___ READING TEXT

On appeal, Coca-Cola argues that the district court erred in applying the phrase "incidental to and in conjunction with" in the proviso of 29 C.F.R. § 541.500(b). Under the Department of Labor's regulations, Coca-Cola maintains, the merchandising work performed by the plaintiffs, though often time-consuming, was still incidental to and in conjunction with their own sales of Coca-Cola products; as a result, the plaintiffs' merchandising responsibilities do not defeat the outside salesman exemption.
In response, the plaintiffs maintain that Coca-Cola's reading of the outside salesman exemption conflicts with the policies underlying the FLSA. The plaintiffs observe that, under Coca-Cola's reading of the applicable regulations, merchandising work could be exempt from the FLSA when performed by outside salesmen but governed by the FLSA when performed by merchandisers. Such an interpretation, the plaintiffs contend, allows Coca-Cola to avoid the overtime compensation requirements of the FLSA entirely by exploiting the distinction between merchandisers and account managers. They observe that under Coca-Cola's reading of the regulations, the company would be permitted to employ non-exempt merchandisers for only forty hours a week while requiring account managers (who are exempt as outside salesmen under Coca-Cola's interpretation of the FLSA) to work more than forty hours a week in order to complete the merchandising work left undone by the merchandisers.
In light of the parties' arguments, the question before us is the same one presented to the district court: whether the plaintiffs' merchandising activities were "incidental to and in conjunction with" their sales of Coca-Cola products such that the plaintiffs were covered by the FLSA exemption for outside salesmen. We review the district court's resolution of this legal question de novo, see Sanders v. Elephant Butte Irrigation District, 112 F.3d 468, 470 (10th Cir. 1997), but we examine the underlying factual determinations for clear error. Id. Additionally, in light of the FLSA's broad remedial aims, exemptions must be narrowly construed. Carpenter v. City & County of Denver, Colo., 82 F.3d 353, 355 (10th Cir. 1996) (citing Mitchell v. Lublin, McGaughy, & Assocs., 358 U.S. 207, 211 (1959)). As the employer, Coca-Cola bears the burden of proving that particular employees fit "'plainly and unmistakenly within [the exemption's] terms.'" Reich v. Wyoming, 993 F.2d 739, 741 (10th Cir. 1993) (quoting Arnold v. Ben Kanowsky, Inc., 361 U.S. 388, 392 (1960)). However, "the [Department of Labor] regulations are entitled to judicial deference and are the primary source of guidance for determining the scope of exemptions to the FLSA." Spradling v. City of Tulsa, 95 F.3d 1492, 1495 (10th Cir. 1996) (citation omitted).

______

Please pick up the court opinion on the outside salesman exemption after its last sentence and carry it forward. The records play no part here.

___ INFORMATION SHOWN

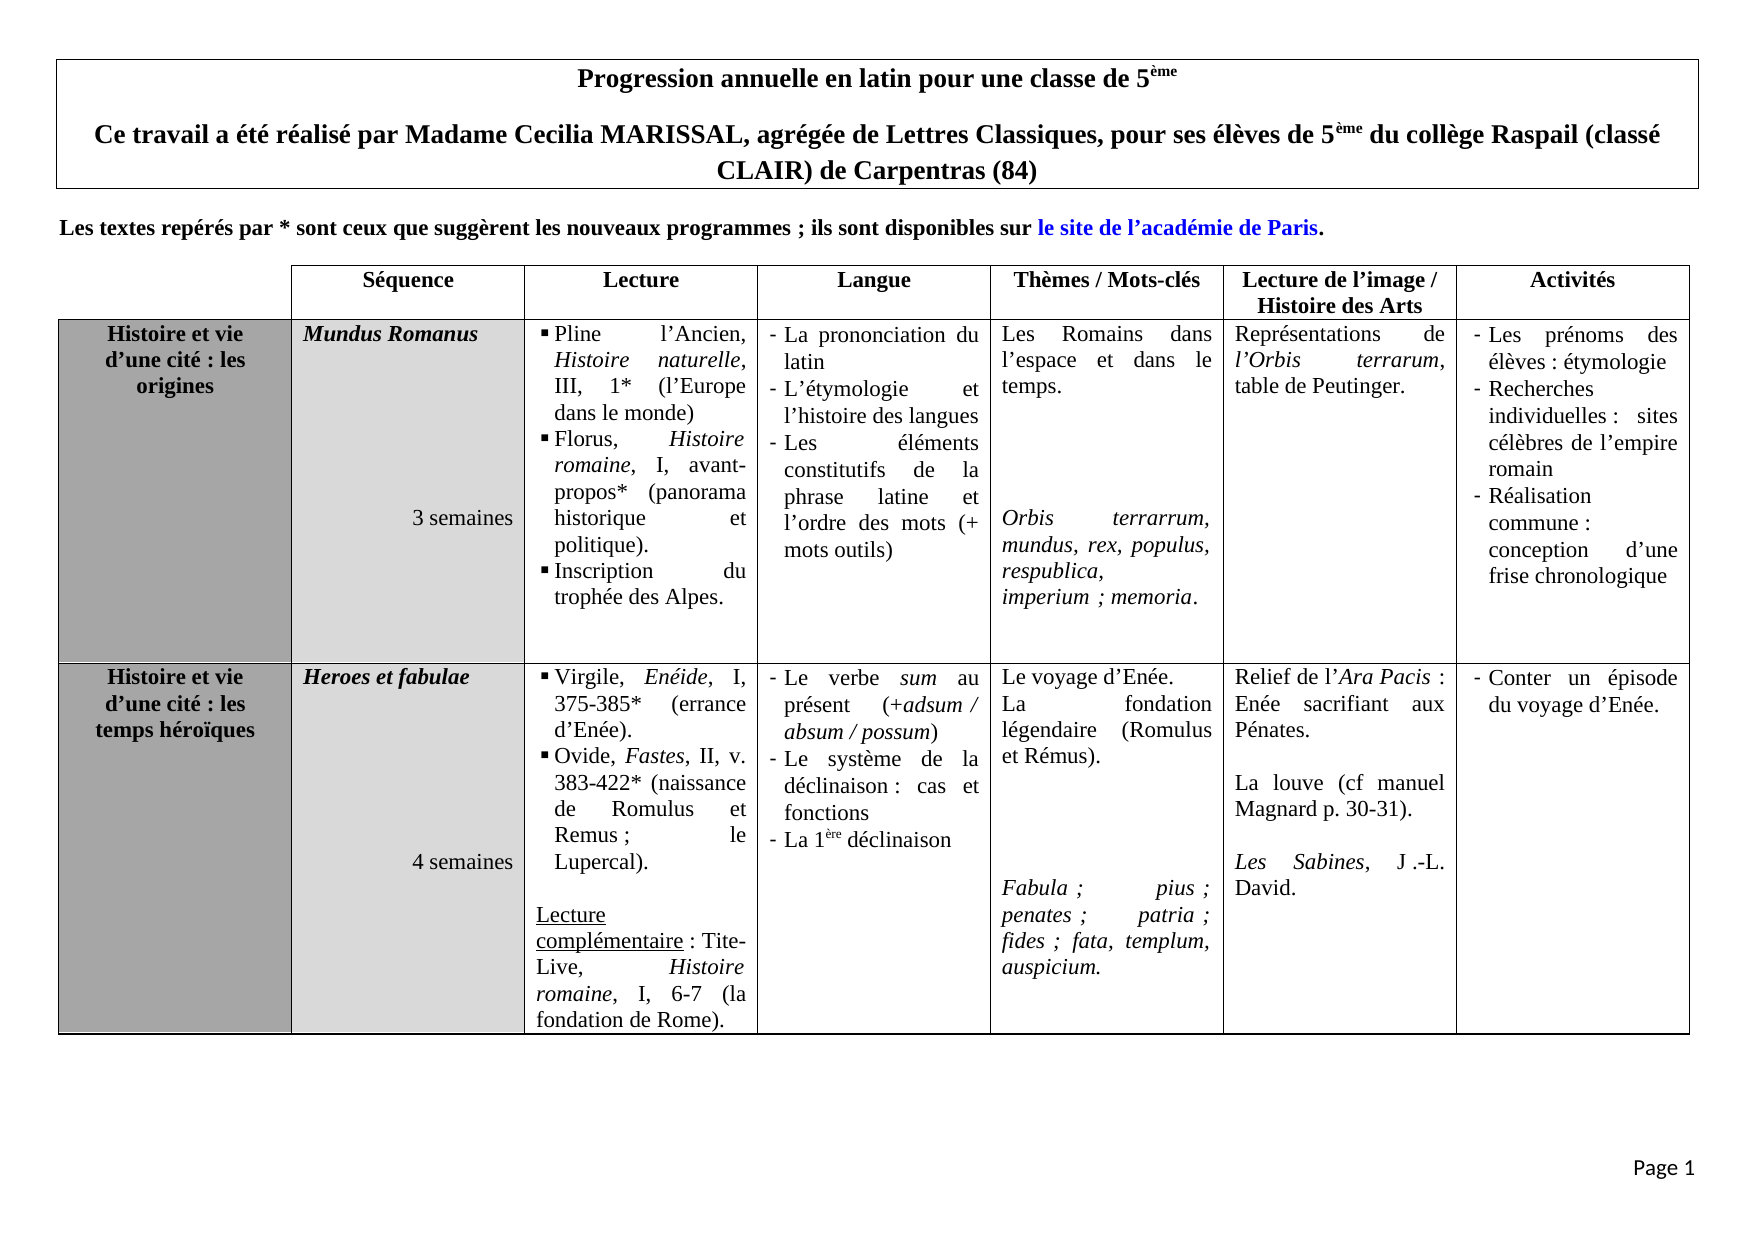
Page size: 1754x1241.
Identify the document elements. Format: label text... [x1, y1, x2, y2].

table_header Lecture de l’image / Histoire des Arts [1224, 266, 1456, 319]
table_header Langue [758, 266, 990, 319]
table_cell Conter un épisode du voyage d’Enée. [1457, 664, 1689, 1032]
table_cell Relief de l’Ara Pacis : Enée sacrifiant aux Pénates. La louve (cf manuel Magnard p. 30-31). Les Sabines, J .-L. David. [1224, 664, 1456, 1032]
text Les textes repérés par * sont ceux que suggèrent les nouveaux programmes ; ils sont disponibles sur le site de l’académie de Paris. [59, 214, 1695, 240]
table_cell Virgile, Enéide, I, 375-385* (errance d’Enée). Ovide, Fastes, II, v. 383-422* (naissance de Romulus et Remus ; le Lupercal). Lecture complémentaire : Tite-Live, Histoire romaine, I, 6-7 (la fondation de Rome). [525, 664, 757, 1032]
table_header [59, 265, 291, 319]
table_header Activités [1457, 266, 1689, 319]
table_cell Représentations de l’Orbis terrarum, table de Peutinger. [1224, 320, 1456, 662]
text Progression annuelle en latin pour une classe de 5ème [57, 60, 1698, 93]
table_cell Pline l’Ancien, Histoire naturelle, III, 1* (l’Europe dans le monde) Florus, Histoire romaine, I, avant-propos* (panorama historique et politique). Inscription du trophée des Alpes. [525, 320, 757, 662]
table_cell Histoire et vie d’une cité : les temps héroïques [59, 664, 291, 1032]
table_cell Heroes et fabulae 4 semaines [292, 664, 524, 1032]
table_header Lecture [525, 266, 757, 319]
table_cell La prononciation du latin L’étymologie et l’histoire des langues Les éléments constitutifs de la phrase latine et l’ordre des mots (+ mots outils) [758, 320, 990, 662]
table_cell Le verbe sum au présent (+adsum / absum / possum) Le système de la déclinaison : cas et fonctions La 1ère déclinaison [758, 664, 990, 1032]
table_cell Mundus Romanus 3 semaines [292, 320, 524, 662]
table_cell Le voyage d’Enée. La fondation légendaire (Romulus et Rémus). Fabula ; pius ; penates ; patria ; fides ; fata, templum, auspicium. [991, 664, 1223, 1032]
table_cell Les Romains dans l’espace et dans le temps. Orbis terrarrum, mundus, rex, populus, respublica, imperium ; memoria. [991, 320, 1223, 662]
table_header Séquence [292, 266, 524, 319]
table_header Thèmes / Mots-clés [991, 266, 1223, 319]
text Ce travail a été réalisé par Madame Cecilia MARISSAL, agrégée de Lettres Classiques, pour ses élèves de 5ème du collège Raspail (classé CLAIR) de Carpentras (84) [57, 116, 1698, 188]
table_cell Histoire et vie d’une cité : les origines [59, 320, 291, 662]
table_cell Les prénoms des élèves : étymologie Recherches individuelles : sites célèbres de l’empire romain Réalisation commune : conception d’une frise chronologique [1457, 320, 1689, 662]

______

[THE RESULT]
As Coca-Cola suggests, the Department of Labor's regulations provide guidance in determining what tasks may be considered "incidental to and in conjunction with" the plaintiffs' sales of Coca-Cola products. Section 541.503 uses that phrase in the following manner:
Work performed "incidental to and in conjunction with the employee's own outside sales or solicitation" includes not only incidental deliveries and collections . . . , but also any other work performed by the employee in furthering his own sales efforts. Work performed incidental to and in conjunction with the employee's own outside sales or solicitations would include, among other things, the writing of his sales reports, the revision of his own catalog, the planning of his itinerary and attendance at sales conferences.
29 C.F.R. § 541.503 (emphasis added).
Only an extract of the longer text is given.